_MATERIAL FOR THE TASK_:
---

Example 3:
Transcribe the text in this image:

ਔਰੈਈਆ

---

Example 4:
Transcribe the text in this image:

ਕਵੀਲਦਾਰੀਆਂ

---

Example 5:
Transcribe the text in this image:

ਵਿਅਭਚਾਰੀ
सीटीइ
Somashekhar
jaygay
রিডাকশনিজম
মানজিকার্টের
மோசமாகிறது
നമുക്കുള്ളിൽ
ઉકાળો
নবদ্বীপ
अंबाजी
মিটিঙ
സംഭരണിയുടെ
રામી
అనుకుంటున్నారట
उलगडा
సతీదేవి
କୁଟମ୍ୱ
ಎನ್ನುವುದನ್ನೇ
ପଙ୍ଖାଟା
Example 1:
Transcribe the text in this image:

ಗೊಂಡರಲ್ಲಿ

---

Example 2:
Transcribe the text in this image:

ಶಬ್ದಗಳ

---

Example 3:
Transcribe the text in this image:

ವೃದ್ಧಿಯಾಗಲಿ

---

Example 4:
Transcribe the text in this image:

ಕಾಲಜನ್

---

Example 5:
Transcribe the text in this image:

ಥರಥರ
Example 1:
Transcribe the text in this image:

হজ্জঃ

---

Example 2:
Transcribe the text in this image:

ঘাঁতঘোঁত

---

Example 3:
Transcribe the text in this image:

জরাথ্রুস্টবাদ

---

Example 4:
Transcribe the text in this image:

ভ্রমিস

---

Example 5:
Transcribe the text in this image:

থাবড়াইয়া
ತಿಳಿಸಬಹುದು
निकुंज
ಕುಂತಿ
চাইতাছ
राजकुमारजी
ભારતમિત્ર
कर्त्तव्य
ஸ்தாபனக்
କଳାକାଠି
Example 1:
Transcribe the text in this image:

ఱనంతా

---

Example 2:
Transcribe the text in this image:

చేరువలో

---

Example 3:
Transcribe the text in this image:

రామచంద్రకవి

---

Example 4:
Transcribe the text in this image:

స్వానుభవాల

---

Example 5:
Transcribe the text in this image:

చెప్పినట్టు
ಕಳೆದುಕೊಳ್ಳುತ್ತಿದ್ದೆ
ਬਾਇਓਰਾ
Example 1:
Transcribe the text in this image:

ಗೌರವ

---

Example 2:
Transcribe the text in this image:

_EXERCISE GOAL_:
Restate all of the material, keeping every word intact.

_WRITTEN SOLUTION_:
---

Example 3:
Transcribe the text in this image:

ਔਰੈਈਆ

---

Example 4:
Transcribe the text in this image:

ਕਵੀਲਦਾਰੀਆਂ

---

Example 5:
Transcribe the text in this image:

ਵਿਅਭਚਾਰੀ
सीटीइ
Somashekhar
jaygay
রিডাকশনিজম
মানজিকার্টের
மோசமாகிறது
നമുക്കുള്ളിൽ
ઉકાળો
নবদ্বীপ
अंबाजी
মিটিঙ
സംഭരണിയുടെ
રામી
అనుకుంటున్నారట
उलगडा
సతీదేవి
କୁଟମ୍ୱ
ಎನ್ನುವುದನ್ನೇ
ପଙ୍ଖାଟା
Example 1:
Transcribe the text in this image:

ಗೊಂಡರಲ್ಲಿ

---

Example 2:
Transcribe the text in this image:

ಶಬ್ದಗಳ

---

Example 3:
Transcribe the text in this image:

ವೃದ್ಧಿಯಾಗಲಿ

---

Example 4:
Transcribe the text in this image:

ಕಾಲಜನ್

---

Example 5:
Transcribe the text in this image:

ಥರಥರ
Example 1:
Transcribe the text in this image:

হজ্জঃ

---

Example 2:
Transcribe the text in this image:

ঘাঁতঘোঁত

---

Example 3:
Transcribe the text in this image:

জরাথ্রুস্টবাদ

---

Example 4:
Transcribe the text in this image:

ভ্রমিস

---

Example 5:
Transcribe the text in this image:

থাবড়াইয়া
ತಿಳಿಸಬಹುದು
निकुंज
ಕುಂತಿ
চাইতাছ
राजकुमारजी
ભારતમિત્ર
कर्त्तव्य
ஸ்தாபனக்
କଳାକାଠି
Example 1:
Transcribe the text in this image:

ఱనంతా

---

Example 2:
Transcribe the text in this image:

చేరువలో

---

Example 3:
Transcribe the text in this image:

రామచంద్రకవి

---

Example 4:
Transcribe the text in this image:

స్వానుభవాల

---

Example 5:
Transcribe the text in this image:

చెప్పినట్టు
ಕಳೆದುಕೊಳ್ಳುತ್ತಿದ್ದೆ
ਬਾਇਓਰਾ
Example 1:
Transcribe the text in this image:

ಗೌರವ

---

Example 2:
Transcribe the text in this image:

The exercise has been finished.